Last modified: 2014-09-24 01:23:45 UTC
This is a proposal for replacing the current implementation of UtfNormal with a faster one. The class is meant as a drop-in replacement and no change is required to MediaWiki's files except for some test files relying on private methods. (Utf8Test.php, see below) The methods implemented are: - cleanup - toNFC - toNFKC - toNFD - toNFKD To the best of my knowledge, the only functionnal difference with current implementation is that all the methods checks for the well-formedness of input and replace ill-formed UTF with replacement chars (on output, the original string is always left untouched). The code, which was developped on PHP 5.1.2 then tested on 4.4.2, passes both UtfNormalTest.php's and Utf8Test.php's tests. I don't have access to the utfnormal PHP extension, therefore I could only rely on original comments to anticipate its behaviour. (see "UnicodeString constructor" in file's comments) Note that Utf8Test.php needs to be edited in order to work with this new implementation, so here is an informal diff: - $stripped = $line; - UtfNormal::quickisNFCVerify( $stripped ); + $stripped = UtfNormal::toNFC( $line ); The expected performance improvement is between 5% (when using the utfnormal PHP extension) and somewhere above 1000% (without the PHP extension) for some edge cases involving long ASCII text and some Unicode chars whose NFC_QC property value is "Maybe" or "No". For the record, during testing some texts (taken from a dump of the fr wikipedia) were benchmarked at 80x the original speed. :) Note that UtfNormalGenerate.php must be run to regenerate the data files before use.
Created attachment 1455 [details] UtfNormal.php
Created attachment 1456 [details] UtfNormalGenerate.php
Lost in the mists of time. :( Will take another look over this! :D
This code still works (with very minor modifications). I've attached a patch that should apply cleanly on the 1.17 branch (and most probably on trunk too). The claim of ~5% improvement in time also still checks out (I didn't check with the php extension disabled though). Crude kcachegrind screenshots of a profiled run of dumpBackup.php with and without the patch here[1]. make test passes. [1]: http://imgur.com/jxDxX&fVF35l
Created attachment 8300 [details] Patch to make it apply cleanly 5 years after original was written
Comment on attachment 8300 [details] Patch to make it apply cleanly 5 years after original was written Contains the autogenerated data file as well.

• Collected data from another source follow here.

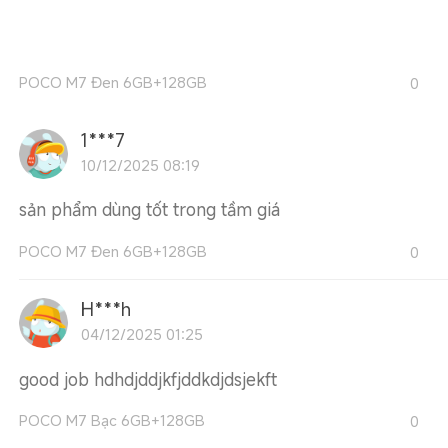
POCO M7 Đen 6GB+128GB
0
1***7
10/12/2025 08:19
sản phẩm dùng tốt trong tầm giá
POCO M7 Đen 6GB+128GB
0
H***h
04/12/2025 01:25
good job hdhdjddjkfjddkdjdsjekft
POCO M7 Bạc 6GB+128GB
0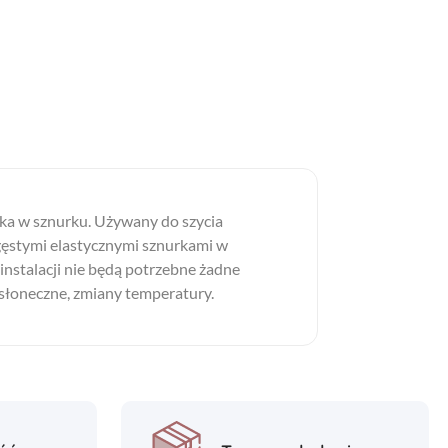
rka w sznurku. Używany do szycia
z gęstymi elastycznymi sznurkami w
nstalacji nie będą potrzebne żadne
 słoneczne, zmiany temperatury.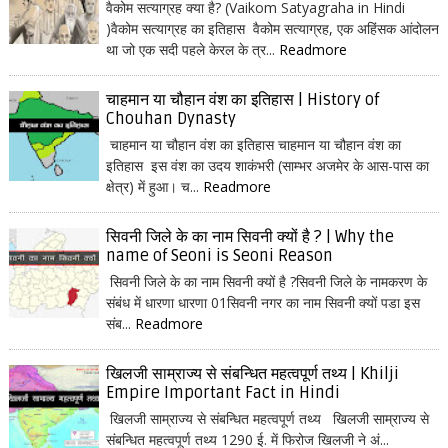
वैकोम सत्याग्रह क्या है? (Vaikom Satyagraha in Hindi
)वैकोम सत्याग्रह का इतिहास वैकोम सत्याग्रह, एक अहिंसक आंदोलन
था जो एक सदी पहले केरल के त्र...
Readmore
चाहमान या चौहान वंश का इतिहास | History of
Chouhan Dynasty
चाहमान या चौहान वंश का इतिहास चाहमान या चौहान वंश का
इतिहास इस वंश का उदय शाकंभरी (साम्भर अजमेर के आस-पास का
क्षेत्र) में हुआ। च...
Readmore
सिवनी जिले के का नाम सिवनी क्यों है ? | Why the
name of Seoni is Seoni Reason
सिवनी जिले के का नाम सिवनी क्यों है ?सिवनी जिले के नामकरण के
संबंध में धारणा धारणा 01सिवनी नगर का नाम सिवनी क्यों पडा इस
संब...
Readmore
खिलजी साम्राज्य से संबन्धित महत्वपूर्ण तथ्य | Khilji
Empire Important Fact in Hindi
खिलजी साम्राज्य से संबन्धित महत्वपूर्ण तथ्य खिलजी साम्राज्य से
संबन्धित महत्वपूर्ण तथ्य 1290 ई. में फिरोज खिलजी ने अं...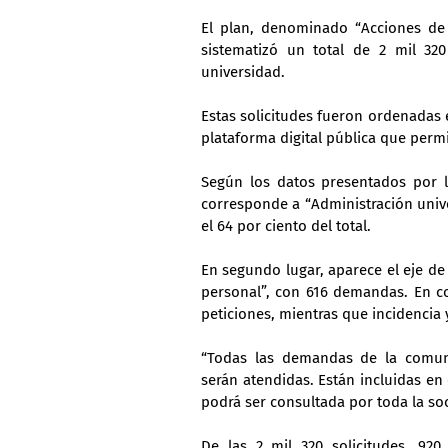
El plan, denominado “Acciones de 
sistematizó un total de 2 mil 32
universidad.
Estas solicitudes fueron ordenadas 
plataforma digital pública que perm
Según los datos presentados por la
corresponde a “Administración univer
el 64 por ciento del total.
En segundo lugar, aparece el eje de
personal”, con 616 demandas. En co
peticiones, mientras que incidencia
“Todas las demandas de la comunid
serán atendidas. Están incluidas en
podrá ser consultada por toda la soc
De las 2 mil 320 solicitudes, 920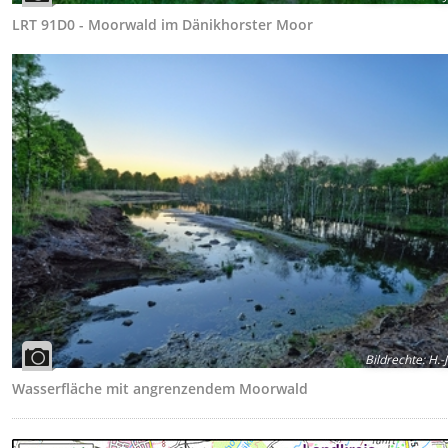
LRT 91D0 - Moorwald im Dänikhorster Moor
Bildrechte
:
H.-J
Wasserfläche mit angrenzendem Moorwald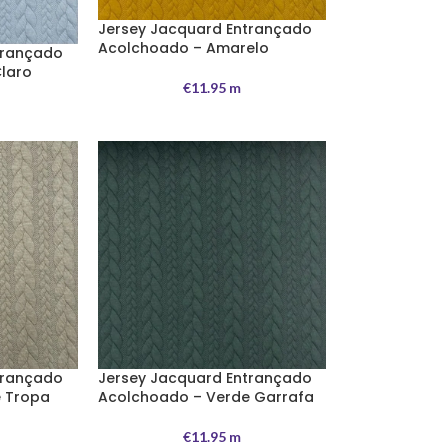
Jersey Jacquard Entrançado
Acolchoado – Amarelo
trançado
Claro
€
11.95
m
trançado
Jersey Jacquard Entrançado
 Tropa
Acolchoado – Verde Garrafa
€
11.95
m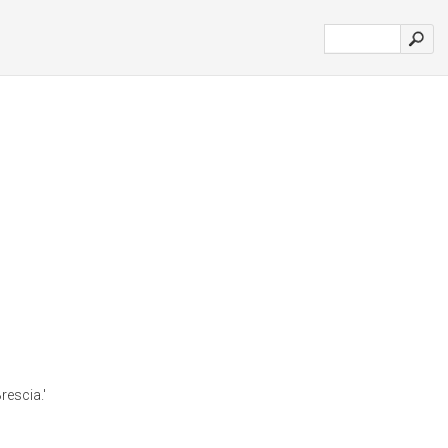
rescia.'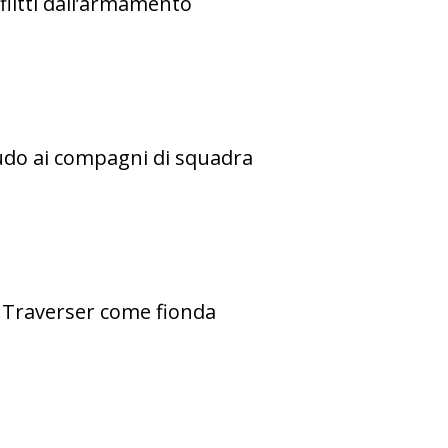
flitti dall’armamento
cudo ai compagni di squadra
o Traverser come fionda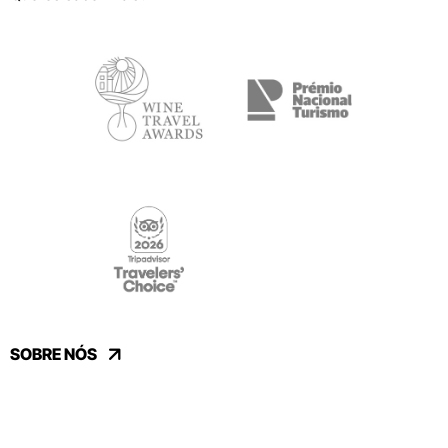
SOBRE NÓS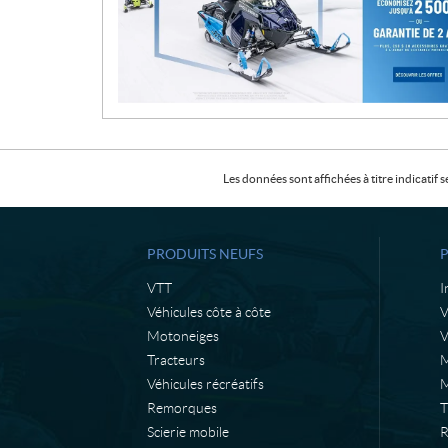
t
i
o
n
Les données sont affichées à titre indicati
PRODUITS NEUFS
VTT
I
Véhicules côte à côte
Motoneiges
V
Tracteurs
M
Véhicules récréatifs
M
Remorques
T
Scierie mobile
R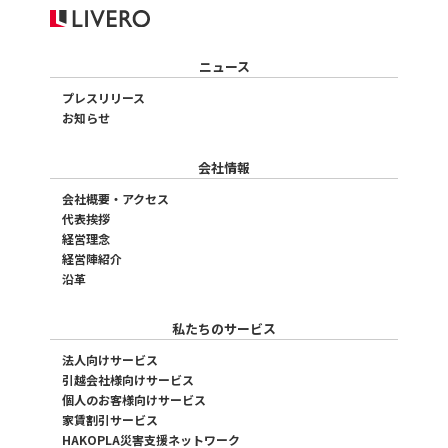
ニュース
プレスリリース
お知らせ
会社情報
会社概要・アクセス
代表挨拶
経営理念
経営陣紹介
沿革
私たちのサービス
法人向けサービス
引越会社様向けサービス
個人のお客様向けサービス
家賃割引サービス
HAKOPLA災害支援ネットワーク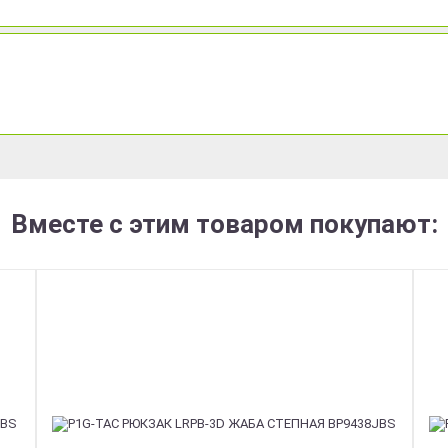
Вместе с этим товаром покупают: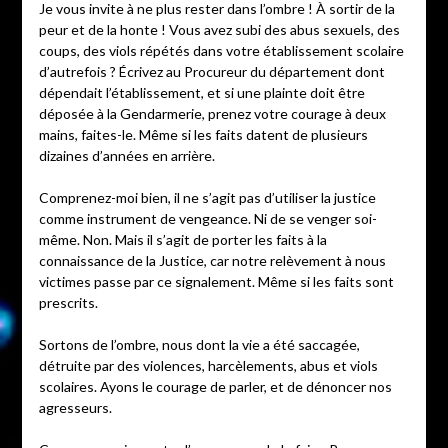
Je vous invite à ne plus rester dans l’ombre ! À sortir de la
peur et de la honte ! Vous avez subi des abus sexuels, des
coups, des viols répétés dans votre établissement scolaire
d’autrefois ? Écrivez au Procureur du département dont
dépendait l’établissement, et si une plainte doit être
déposée à la Gendarmerie, prenez votre courage à deux
mains, faites-le. Même si les faits datent de plusieurs
dizaines d’années en arrière.
Comprenez-moi bien, il ne s’agit pas d’utiliser la justice
comme instrument de vengeance. Ni de se venger soi-
même. Non. Mais il s’agit de porter les faits à la
connaissance de la Justice, car notre relèvement à nous
victimes passe par ce signalement. Même si les faits sont
prescrits.
Sortons de l’ombre, nous dont la vie a été saccagée,
détruite par des violences, harcèlements, abus et viols
scolaires. Ayons le courage de parler, et de dénoncer nos
agresseurs.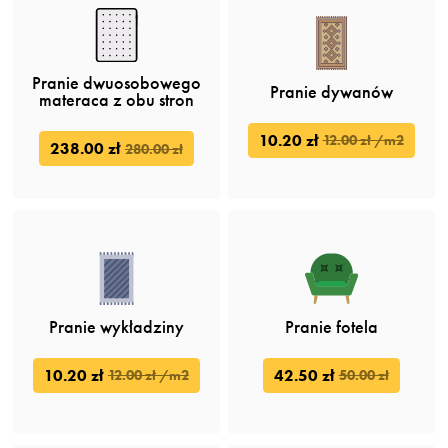
Pranie dwuosobowego
Pranie dywanów
materaca z obu stron
10.20 zł
12.00 zł /m2
238.00 zł
280.00 zł
Pranie wykładziny
Pranie fotela
10.20 zł
42.50 zł
12.00 zł /m2
50.00 zł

Created attachment 8308 [details] Smaller, Cleaner Partial Diff Apply, then copy https://bugzilla.wikimedia.org/attachment.cgi?id=1456 and https://bugzilla.wikimedia.org/attachment.cgi?id=1455 to includes/normal.
apergos (Ariel) ran two medium sized dumps (~5 hours on wmf clusters) and found a ~3% performance improvement with the new UtfNormal.
Testing without php5-intl on a smallish dump (~300000 revs) gives around 8.5x improvement.
Created attachment 8325 [details] Patch with all defines moved to UtfNormalDefines.php Removed a bunch of warnings.
Created attachment 8326 [details] Clean Patch, without generated files.
Patch applied in r84706.
Reverted in r84842, throws enormous numbers of E_STRICT errors on TranslateWiki. Please see comments on CodeReview for r84706 and r84709.
Created attachment 8342 [details] Patch to fix issues mentioned in CR Fixes issues mentioned in http://www.mediawiki.org/wiki/Special:Code/MediaWiki/84706
Created attachment 8343 [details] Patch to fix issues mentioned in CR Forgot to add documentation in previous patch.
Created attachment 8353 [details] Patch to fix issues mentioned in CR Re-added Brion's copyright header, as per Reedy's suggestion.
Yuvi, I'm sorry no one reviewed your patch in the last several months. Sadly, it no longer applies cleanly to trunk. Do you possibly have time to update it? Since you now have commit access, you could just commit your updated patch into SVN.
@Sumana: I think consensus when this was 'abandoned' was that this was a third-hand patch (someone wrote it originally, I just cleaned it up, and then someone else would have to review/commit this). And that made it too untrustworthy/fragile in terms of quality to be accepted. I doubt that has changed?
Should I WONTFIX this? Or leave it open for some other brave soul?